## ASSIGNMENT:
Each line in the listing below that contains "camera" should be returned.

## ENTRIES SUPPLIED:

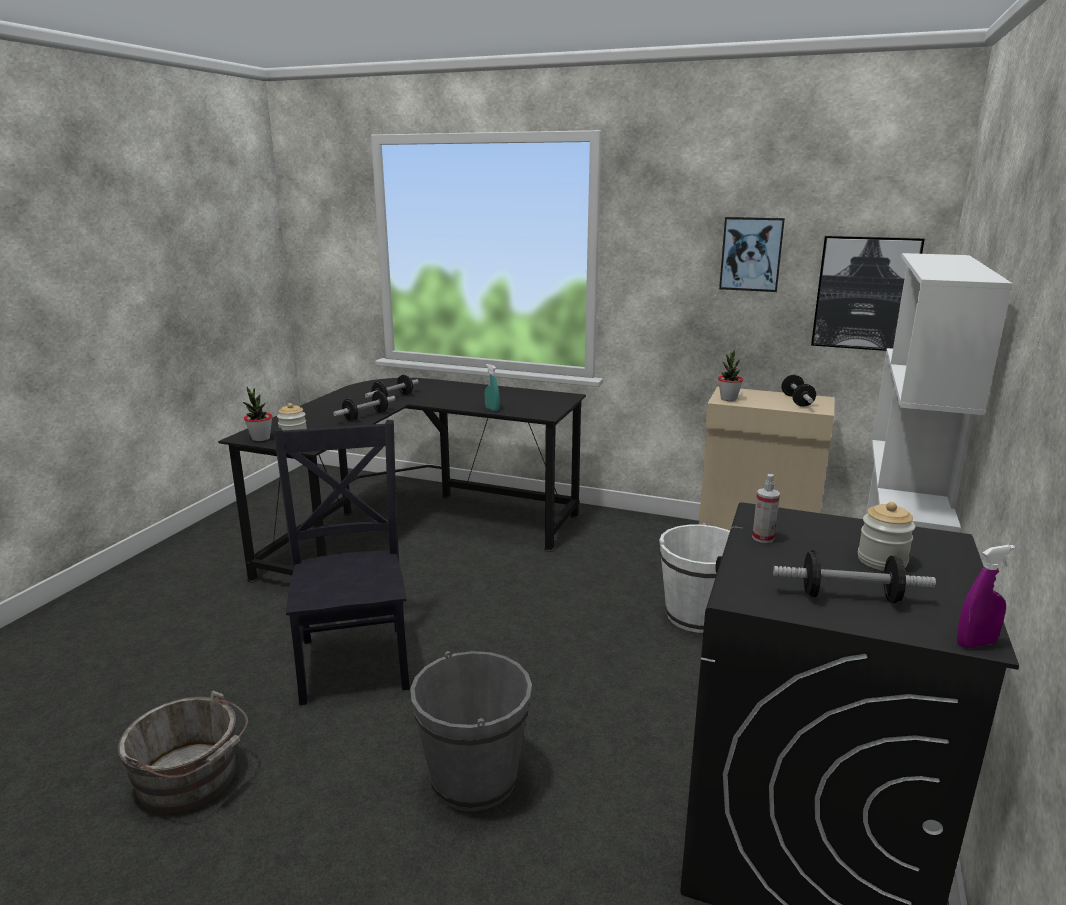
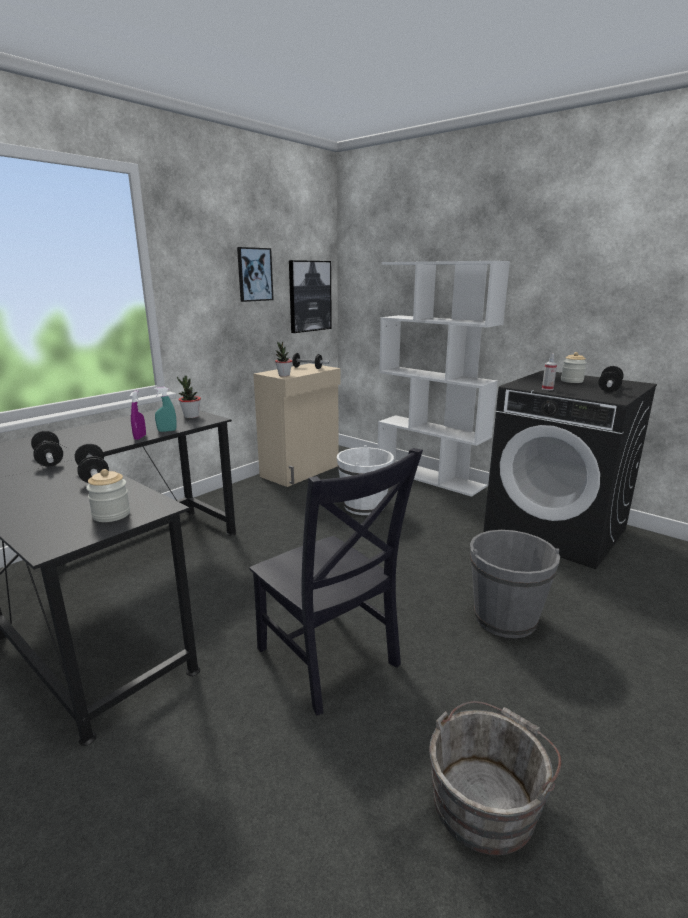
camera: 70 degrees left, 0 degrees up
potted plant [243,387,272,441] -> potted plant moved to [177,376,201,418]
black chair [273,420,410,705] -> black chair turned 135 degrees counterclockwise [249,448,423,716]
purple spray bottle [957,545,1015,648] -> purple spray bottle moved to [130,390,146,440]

--

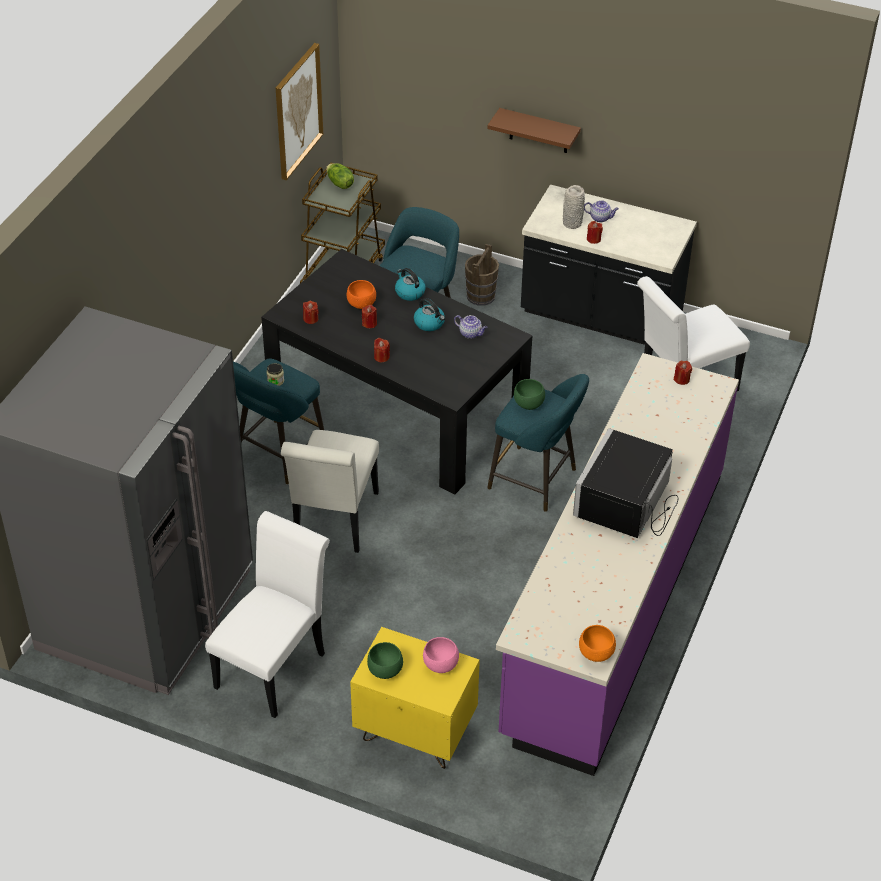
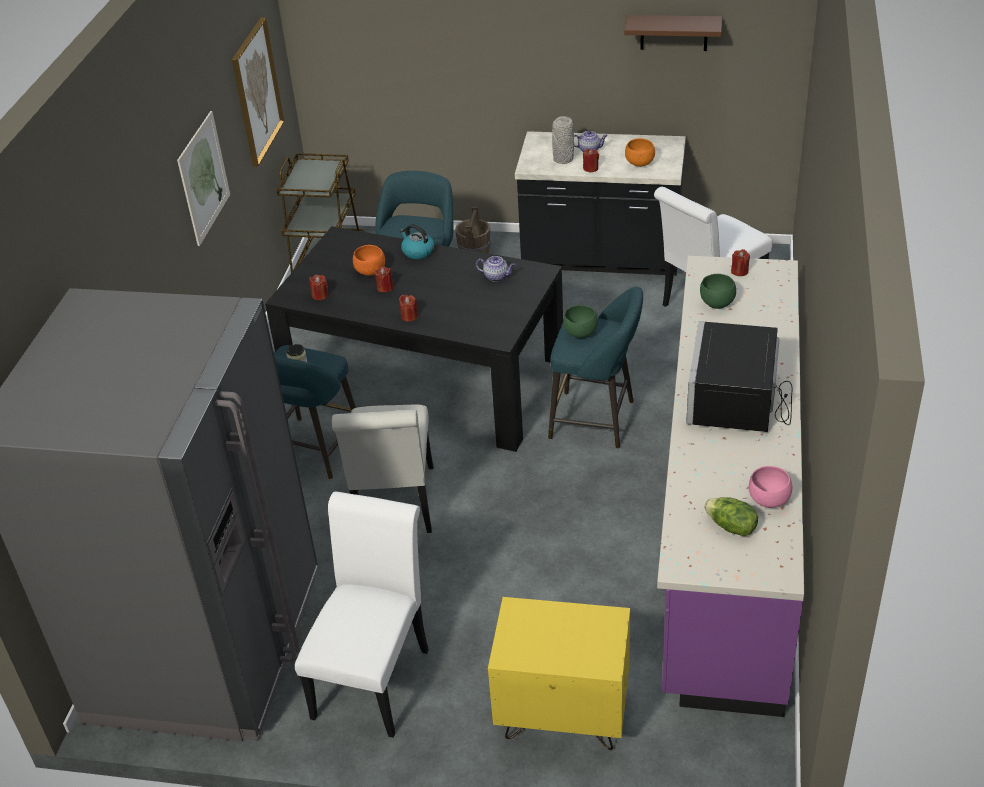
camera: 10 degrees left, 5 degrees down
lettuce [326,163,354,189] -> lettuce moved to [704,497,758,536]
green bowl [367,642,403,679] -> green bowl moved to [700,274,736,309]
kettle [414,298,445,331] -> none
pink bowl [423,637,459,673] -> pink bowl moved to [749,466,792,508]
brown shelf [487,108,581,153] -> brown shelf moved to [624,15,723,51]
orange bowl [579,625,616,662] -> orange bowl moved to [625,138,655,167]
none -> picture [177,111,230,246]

## TASK SOLUTION:
camera: 70 degrees left, 0 degrees up
camera: 10 degrees left, 5 degrees down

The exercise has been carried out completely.